Repeat every line of text in the listing below without changing a word, and leave the pictures out of your answer.

BEGIN SUPPLIED MATERIAL

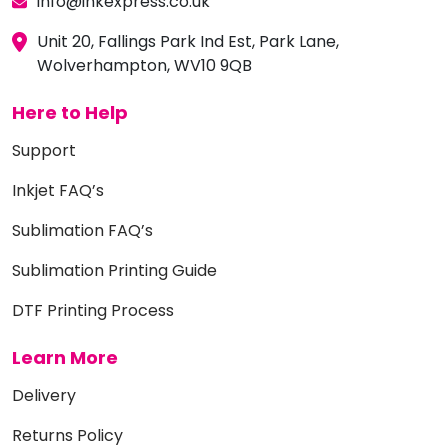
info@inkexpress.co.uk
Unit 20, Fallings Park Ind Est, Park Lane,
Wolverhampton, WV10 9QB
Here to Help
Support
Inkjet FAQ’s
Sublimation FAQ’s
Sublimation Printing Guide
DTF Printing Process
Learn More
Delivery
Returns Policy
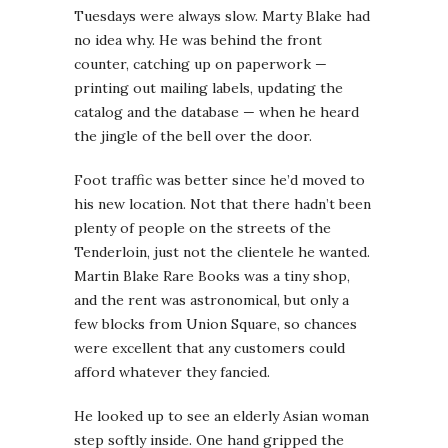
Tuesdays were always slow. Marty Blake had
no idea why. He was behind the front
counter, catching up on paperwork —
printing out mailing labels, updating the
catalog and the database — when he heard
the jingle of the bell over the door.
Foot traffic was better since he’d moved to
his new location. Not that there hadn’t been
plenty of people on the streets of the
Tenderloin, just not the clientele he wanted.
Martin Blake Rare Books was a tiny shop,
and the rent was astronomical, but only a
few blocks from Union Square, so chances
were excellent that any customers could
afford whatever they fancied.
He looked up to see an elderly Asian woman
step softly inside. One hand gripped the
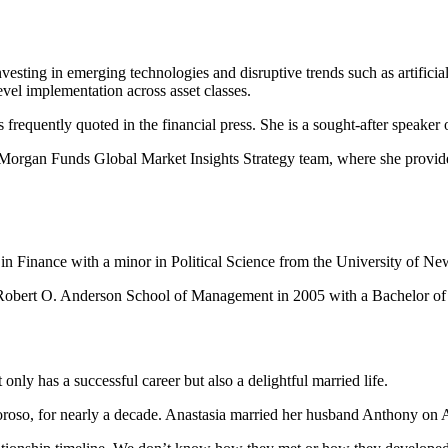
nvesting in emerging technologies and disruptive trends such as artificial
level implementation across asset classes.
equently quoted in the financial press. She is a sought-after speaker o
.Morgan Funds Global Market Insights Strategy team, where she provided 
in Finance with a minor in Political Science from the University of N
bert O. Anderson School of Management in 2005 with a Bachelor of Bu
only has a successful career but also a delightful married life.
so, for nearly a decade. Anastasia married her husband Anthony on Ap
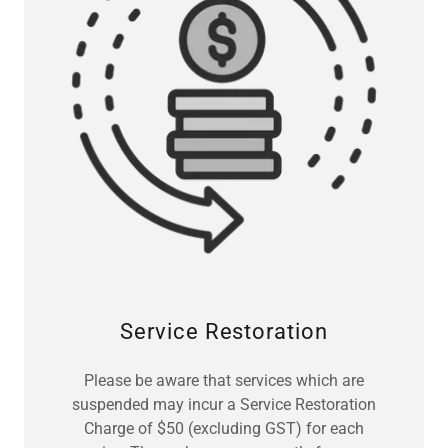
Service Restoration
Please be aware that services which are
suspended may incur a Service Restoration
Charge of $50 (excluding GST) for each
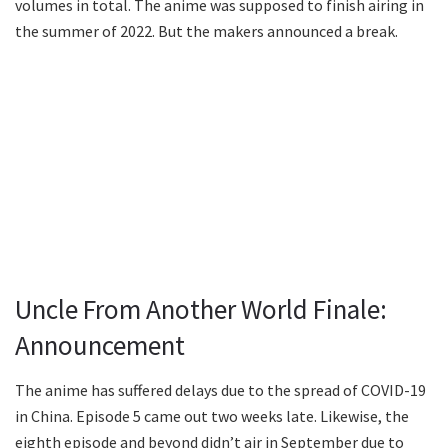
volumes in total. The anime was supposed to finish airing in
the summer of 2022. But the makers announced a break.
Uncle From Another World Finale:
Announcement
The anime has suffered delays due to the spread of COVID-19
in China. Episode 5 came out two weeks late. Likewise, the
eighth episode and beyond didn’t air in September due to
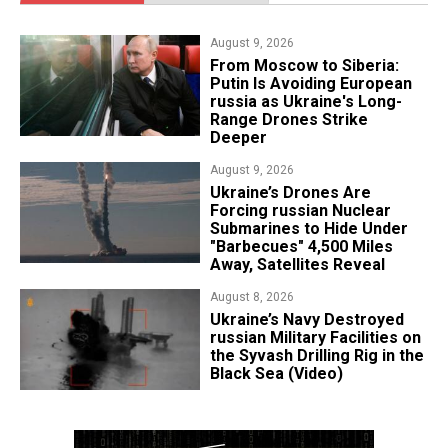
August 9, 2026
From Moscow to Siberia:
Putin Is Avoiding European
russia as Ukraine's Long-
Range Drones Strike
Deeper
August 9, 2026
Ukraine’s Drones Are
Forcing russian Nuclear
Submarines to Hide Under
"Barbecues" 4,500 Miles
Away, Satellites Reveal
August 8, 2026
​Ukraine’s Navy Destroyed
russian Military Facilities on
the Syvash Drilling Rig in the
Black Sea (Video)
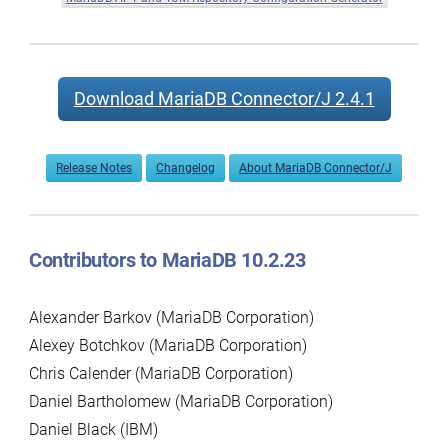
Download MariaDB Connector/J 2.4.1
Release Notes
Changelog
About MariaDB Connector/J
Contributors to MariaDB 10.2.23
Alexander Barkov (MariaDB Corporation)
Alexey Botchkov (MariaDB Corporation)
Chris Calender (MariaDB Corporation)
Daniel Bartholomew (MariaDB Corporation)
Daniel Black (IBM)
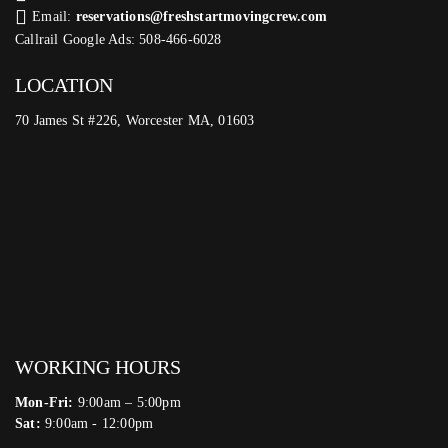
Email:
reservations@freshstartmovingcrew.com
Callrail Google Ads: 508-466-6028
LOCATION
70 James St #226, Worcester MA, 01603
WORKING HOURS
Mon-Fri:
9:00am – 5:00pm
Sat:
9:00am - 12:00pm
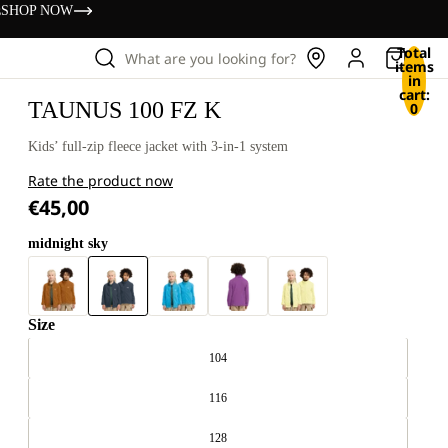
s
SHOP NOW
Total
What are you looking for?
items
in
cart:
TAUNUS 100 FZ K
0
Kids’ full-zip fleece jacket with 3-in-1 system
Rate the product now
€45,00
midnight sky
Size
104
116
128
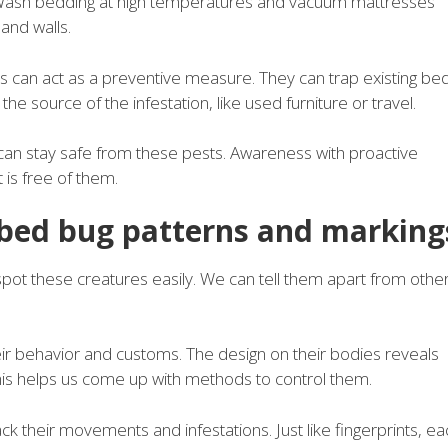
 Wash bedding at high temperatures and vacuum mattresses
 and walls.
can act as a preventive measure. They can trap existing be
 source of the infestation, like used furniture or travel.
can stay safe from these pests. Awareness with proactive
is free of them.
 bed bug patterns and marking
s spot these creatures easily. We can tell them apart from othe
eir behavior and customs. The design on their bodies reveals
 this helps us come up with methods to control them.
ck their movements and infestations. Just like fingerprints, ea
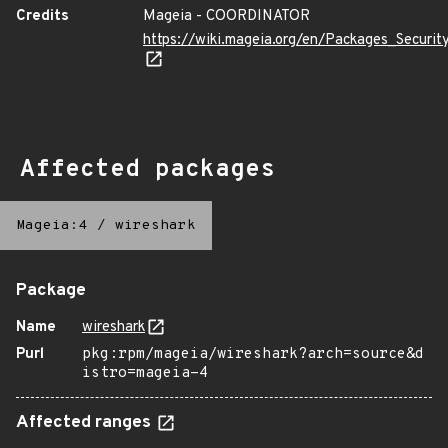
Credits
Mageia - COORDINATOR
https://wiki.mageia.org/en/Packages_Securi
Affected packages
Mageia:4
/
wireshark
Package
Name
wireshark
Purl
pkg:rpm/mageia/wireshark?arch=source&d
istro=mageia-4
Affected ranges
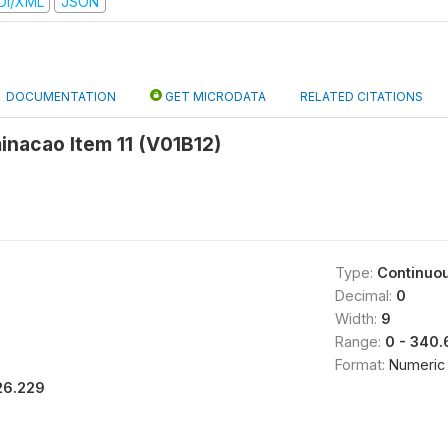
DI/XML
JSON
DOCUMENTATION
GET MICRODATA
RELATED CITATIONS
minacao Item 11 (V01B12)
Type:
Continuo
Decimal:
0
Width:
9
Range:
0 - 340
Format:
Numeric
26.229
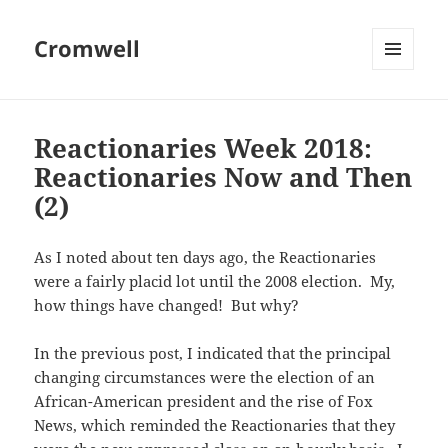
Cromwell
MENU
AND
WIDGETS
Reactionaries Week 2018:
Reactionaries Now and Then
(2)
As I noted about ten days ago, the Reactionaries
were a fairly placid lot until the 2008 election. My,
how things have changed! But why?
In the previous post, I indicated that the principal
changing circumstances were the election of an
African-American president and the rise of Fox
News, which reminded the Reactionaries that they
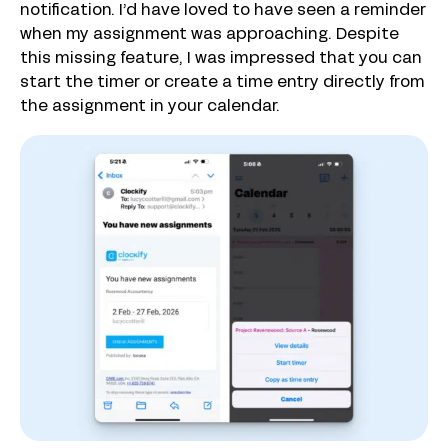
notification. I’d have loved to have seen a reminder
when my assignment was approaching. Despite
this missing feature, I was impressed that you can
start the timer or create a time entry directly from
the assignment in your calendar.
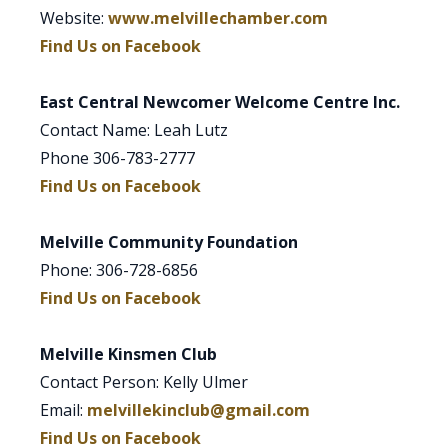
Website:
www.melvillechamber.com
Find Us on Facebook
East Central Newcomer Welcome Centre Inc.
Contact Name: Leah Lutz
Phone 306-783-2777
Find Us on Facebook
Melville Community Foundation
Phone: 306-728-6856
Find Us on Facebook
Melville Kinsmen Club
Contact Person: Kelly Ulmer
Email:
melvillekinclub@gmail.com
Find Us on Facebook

END SUPPLIED MATERIAL

*EXERCISE RESULT:*
info@inkexpress.co.uk
Unit 20, Fallings Park Ind Est, Park Lane,
Wolverhampton, WV10 9QB
Here to Help
Support
Inkjet FAQ’s
Sublimation FAQ’s
Sublimation Printing Guide
DTF Printing Process
Learn More
Delivery
Returns Policy
Tuesdays were always slow. Marty Blake had
no idea why. He was behind the front
counter, catching up on paperwork —
printing out mailing labels, updating the
catalog and the database — when he heard
the jingle of the bell over the door.
Foot traffic was better since he’d moved to
his new location. Not that there hadn’t been
plenty of people on the streets of the
Tenderloin, just not the clientele he wanted.
Martin Blake Rare Books was a tiny shop,
and the rent was astronomical, but only a
few blocks from Union Square, so chances
were excellent that any customers could
afford whatever they fancied.
He looked up to see an elderly Asian woman
step softly inside. One hand gripped the
nvesting in emerging technologies and disruptive trends such as artificial
level implementation across asset classes.
equently quoted in the financial press. She is a sought-after speaker o
.Morgan Funds Global Market Insights Strategy team, where she provided 
in Finance with a minor in Political Science from the University of N
bert O. Anderson School of Management in 2005 with a Bachelor of Bu
only has a successful career but also a delightful married life.
so, for nearly a decade. Anastasia married her husband Anthony on Ap
Service Restoration
Please be aware that services which are
suspended may incur a Service Restoration
Charge of $50 (excluding GST) for each
volumes in total. The anime was supposed to finish airing in
the summer of 2022. But the makers announced a break.
Uncle From Another World Finale:
Announcement
The anime has suffered delays due to the spread of COVID-19
in China. Episode 5 came out two weeks late. Likewise, the
eighth episode and beyond didn’t air in September due to
August 9, 2026
From Moscow to Siberia:
Putin Is Avoiding European
russia as Ukraine's Long-
Range Drones Strike
Deeper
August 9, 2026
Ukraine’s Drones Are
Forcing russian Nuclear
Submarines to Hide Under
"Barbecues" 4,500 Miles
Away, Satellites Reveal
August 8, 2026
​Ukraine’s Navy Destroyed
russian Military Facilities on
the Syvash Drilling Rig in the
Black Sea (Video)
Download MariaDB Connector/J 2.4.1
Release Notes
Changelog
About MariaDB Connector/J
Contributors to MariaDB 10.2.23
Alexander Barkov (MariaDB Corporation)
Alexey Botchkov (MariaDB Corporation)
Chris Calender (MariaDB Corporation)
Daniel Bartholomew (MariaDB Corporation)
Daniel Black (IBM)
Email:
reservations@freshstartmovingcrew.com
Callrail Google Ads: 508-466-6028
LOCATION
70 James St #226, Worcester MA, 01603
WORKING HOURS
Mon-Fri:
9:00am – 5:00pm
Sat:
9:00am - 12:00pm
s
SHOP NOW
Total
What are you looking for?
items
in
cart:
TAUNUS 100 FZ K
0
Kids’ full-zip fleece jacket with 3-in-1 system
Rate the product now
€45,00
midnight sky
Size
104
116
128
 Wash bedding at high temperatures and vacuum mattresses
 and walls.
can act as a preventive measure. They can trap existing be
 source of the infestation, like used furniture or travel.
can stay safe from these pests. Awareness with proactive
is free of them.
 bed bug patterns and marking
s spot these creatures easily. We can tell them apart from othe
eir behavior and customs. The design on their bodies reveals
 this helps us come up with methods to control them.
ck their movements and infestations. Just like fingerprints, ea
Credits
Mageia - COORDINATOR
https://wiki.mageia.org/en/Packages_Securi
Affected packages
Mageia:4
/
wireshark
Package
Name
wireshark
Purl
pkg:rpm/mageia/wireshark?arch=source&d
istro=mageia-4
Affected ranges
DI/XML
JSON
DOCUMENTATION
GET MICRODATA
RELATED CITATIONS
minacao Item 11 (V01B12)
Type:
Continuo
Decimal:
0
Width:
9
Range:
0 - 340
Format:
Numeric
26.229
Cromwell
MENU
AND
WIDGETS
Reactionaries Week 2018:
Reactionaries Now and Then
(2)
As I noted about ten days ago, the Reactionaries
were a fairly placid lot until the 2008 election. My,
how things have changed! But why?
In the previous post, I indicated that the principal
changing circumstances were the election of an
African-American president and the rise of Fox
News, which reminded the Reactionaries that they
notification. I’d have loved to have seen a reminder
when my assignment was approaching. Despite
this missing feature, I was impressed that you can
start the timer or create a time entry directly from
the assignment in your calendar.
Website:
www.melvillechamber.com
Find Us on Facebook
East Central Newcomer Welcome Centre Inc.
Contact Name: Leah Lutz
Phone 306-783-2777
Find Us on Facebook
Melville Community Foundation
Phone: 306-728-6856
Find Us on Facebook
Melville Kinsmen Club
Contact Person: Kelly Ulmer
Email:
melvillekinclub@gmail.com
Find Us on Facebook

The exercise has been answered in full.